Transcreva sem alterações, do excerto sobre a personagem Inês Pereira, o trecho que vai de "Composição da personagem" a "contra os infiéis.".

*Excerto para leitura:*
((
Composição da personagem Inês Pereira
 
            Inês é uma personagem modelada, dado que evolui ao longo da peça. Assim, no início, mostra-se infeliz e aborrecida com a sua vida. Quando se casa, vive um momento fugaz de felicidade e alegria, retoma o estado de espírito do início do auto, lamentando a sua situação, reconhecendo que errou e arrependendo-se de ter casado com o Escudeiro.
 
 
● De notar, a nível estilístico, a anáfora dos versos 869 e 870 e a ironia na fala de Inês, fechada, tecendo considerandos sobre a sua situação e sobre o comportamento do marido. Por outro lado, está presente a metonímia: a referência a «cavalarias» e a «mouros» remete para os comportamentos e as virtudes que deveriam caracterizar um nobre – o ideal de cavalaria e a coragem na guerra contra os infiéis.
))
*Dados disponíveis:*
((
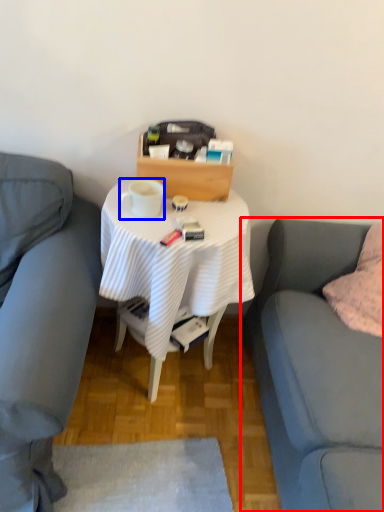
Question: Among these objects, which one is nearest to the camera, studio couch (highlighted by a red box) or coffee cup (highlighted by a blue box)?

Choices:
 (A) studio couch
 (B) coffee cup

Answer: (A)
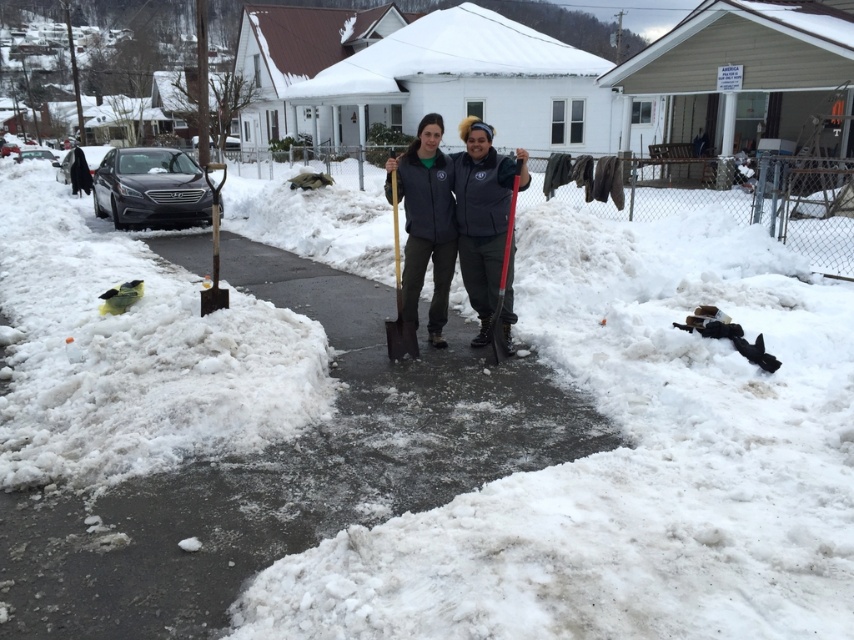
Image resolution: width=854 pixels, height=640 pixels. I want to click on dark gray fleece jackets at center, so click(x=457, y=218).

Between point (413, 268) and point (393, 170), which one is positioned behind?

Positioned behind is point (413, 268).

Between point (486, 218) and point (407, 355), which one is positioned behind?

Point (407, 355)

The width and height of the screenshot is (854, 640). I want to click on dark gray fleece jackets at center, so click(457, 218).

Between wooden shovel at center and red plastic shovel at center, which one appears on the left side from the viewer's perspective?

wooden shovel at center is more to the left.

Who is positioned more to the right, wooden shovel at center or red plastic shovel at center?

red plastic shovel at center

Locate an element on the screen. This screenshot has height=640, width=854. wooden shovel at center is located at coordinates (398, 296).

Locate an element on the screen. The height and width of the screenshot is (640, 854). wooden shovel at center is located at coordinates (398, 296).

Can you confirm if dark gray fleece jackets at center is positioned to the left of matte gray jacket at center?

In fact, dark gray fleece jackets at center is to the right of matte gray jacket at center.

Is dark gray fleece jackets at center wider than matte gray jacket at center?

No, dark gray fleece jackets at center is not wider than matte gray jacket at center.

The width and height of the screenshot is (854, 640). In order to click on dark gray fleece jackets at center in this screenshot , I will do `click(457, 218)`.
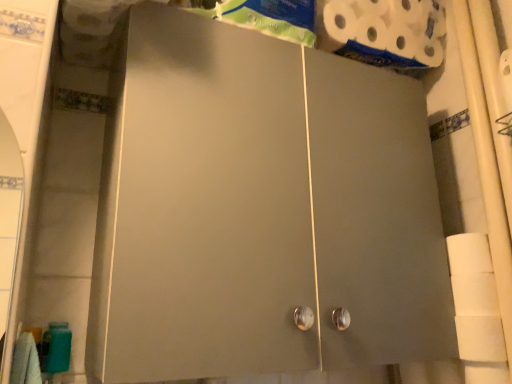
))
*Resolução da tarefa:*
Composição da personagem Inês Pereira
 
            Inês é uma personagem modelada, dado que evolui ao longo da peça. Assim, no início, mostra-se infeliz e aborrecida com a sua vida. Quando se casa, vive um momento fugaz de felicidade e alegria, retoma o estado de espírito do início do auto, lamentando a sua situação, reconhecendo que errou e arrependendo-se de ter casado com o Escudeiro.
 
 
● De notar, a nível estilístico, a anáfora dos versos 869 e 870 e a ironia na fala de Inês, fechada, tecendo considerandos sobre a sua situação e sobre o comportamento do marido. Por outro lado, está presente a metonímia: a referência a «cavalarias» e a «mouros» remete para os comportamentos e as virtudes que deveriam caracterizar um nobre – o ideal de cavalaria e a coragem na guerra contra os infiéis.